Return all entries word for word, but drop any images.

# # # # #

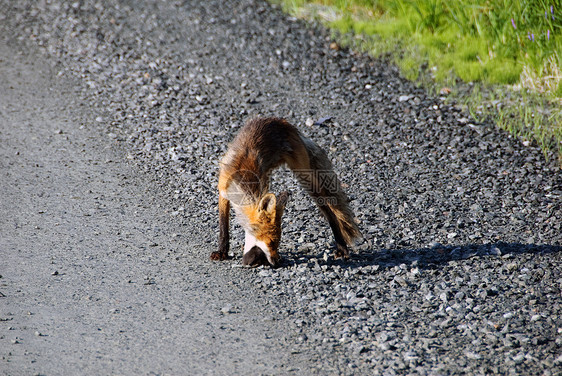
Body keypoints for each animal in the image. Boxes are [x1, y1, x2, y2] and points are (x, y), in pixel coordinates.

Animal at [210, 116, 358, 266]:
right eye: (271, 242)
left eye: (277, 243)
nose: (277, 262)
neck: (242, 176)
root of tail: (282, 122)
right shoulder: (223, 192)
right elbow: (223, 227)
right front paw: (222, 251)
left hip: (305, 177)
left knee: (330, 212)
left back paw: (341, 247)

# # # # #

## Solution below
Body keypoints for each animal in the image. Boxes are [x1, y1, x2, y2] and points are (x, y), in pixel coordinates.

Animal at [210, 116, 358, 266]:
right eye: (271, 242)
left eye: (277, 243)
nose: (277, 262)
neck: (242, 176)
root of tail: (282, 122)
right shoulder: (223, 192)
right elbow: (223, 227)
right front paw: (222, 251)
left hip: (305, 177)
left knee: (330, 212)
left back paw: (341, 247)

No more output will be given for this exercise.